> **Objective**: Copy the entire listing below, character for character, without altering anything.

> **Given data**:
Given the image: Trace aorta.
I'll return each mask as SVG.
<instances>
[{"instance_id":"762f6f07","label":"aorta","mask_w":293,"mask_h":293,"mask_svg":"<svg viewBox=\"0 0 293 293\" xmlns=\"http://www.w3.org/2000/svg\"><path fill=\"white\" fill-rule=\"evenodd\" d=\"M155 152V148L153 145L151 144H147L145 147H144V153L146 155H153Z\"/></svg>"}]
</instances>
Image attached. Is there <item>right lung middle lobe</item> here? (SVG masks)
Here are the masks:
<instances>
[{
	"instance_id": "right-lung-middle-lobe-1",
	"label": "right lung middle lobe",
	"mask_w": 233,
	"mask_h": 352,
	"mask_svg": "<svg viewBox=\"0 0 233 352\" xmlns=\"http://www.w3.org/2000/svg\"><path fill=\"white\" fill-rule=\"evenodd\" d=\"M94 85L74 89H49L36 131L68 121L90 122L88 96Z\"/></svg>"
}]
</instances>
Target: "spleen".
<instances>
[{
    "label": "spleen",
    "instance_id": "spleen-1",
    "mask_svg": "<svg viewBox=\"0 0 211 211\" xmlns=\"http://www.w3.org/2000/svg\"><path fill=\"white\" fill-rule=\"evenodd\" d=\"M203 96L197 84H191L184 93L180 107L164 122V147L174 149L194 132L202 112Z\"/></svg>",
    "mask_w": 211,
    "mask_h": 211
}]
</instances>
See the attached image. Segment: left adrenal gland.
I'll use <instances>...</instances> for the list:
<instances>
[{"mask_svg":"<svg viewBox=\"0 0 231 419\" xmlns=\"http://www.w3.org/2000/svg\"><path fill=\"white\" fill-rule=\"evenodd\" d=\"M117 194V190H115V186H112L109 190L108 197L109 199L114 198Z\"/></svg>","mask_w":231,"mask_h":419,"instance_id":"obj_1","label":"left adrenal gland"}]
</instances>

> **Exercise answer**:
Given the image: Trace aorta.
I'll return each mask as SVG.
<instances>
[{"instance_id":"762f6f07","label":"aorta","mask_w":293,"mask_h":293,"mask_svg":"<svg viewBox=\"0 0 293 293\" xmlns=\"http://www.w3.org/2000/svg\"><path fill=\"white\" fill-rule=\"evenodd\" d=\"M155 152V148L153 145L151 144H147L145 147H144V153L146 155H153Z\"/></svg>"}]
</instances>
Image attached. Is there <item>right lung middle lobe</item> here? (SVG masks)
Here are the masks:
<instances>
[{
	"instance_id": "right-lung-middle-lobe-1",
	"label": "right lung middle lobe",
	"mask_w": 233,
	"mask_h": 352,
	"mask_svg": "<svg viewBox=\"0 0 233 352\" xmlns=\"http://www.w3.org/2000/svg\"><path fill=\"white\" fill-rule=\"evenodd\" d=\"M94 85L74 89H49L36 131L68 121L90 122L88 96Z\"/></svg>"
}]
</instances>
Target: "spleen".
<instances>
[{
    "label": "spleen",
    "instance_id": "spleen-1",
    "mask_svg": "<svg viewBox=\"0 0 211 211\" xmlns=\"http://www.w3.org/2000/svg\"><path fill=\"white\" fill-rule=\"evenodd\" d=\"M203 96L197 84H191L184 93L180 107L164 122V147L174 149L194 132L202 112Z\"/></svg>",
    "mask_w": 211,
    "mask_h": 211
}]
</instances>
See the attached image. Segment: left adrenal gland.
I'll use <instances>...</instances> for the list:
<instances>
[{"mask_svg":"<svg viewBox=\"0 0 231 419\" xmlns=\"http://www.w3.org/2000/svg\"><path fill=\"white\" fill-rule=\"evenodd\" d=\"M117 194V190H115V186H112L109 190L108 197L109 199L114 198Z\"/></svg>","mask_w":231,"mask_h":419,"instance_id":"obj_1","label":"left adrenal gland"}]
</instances>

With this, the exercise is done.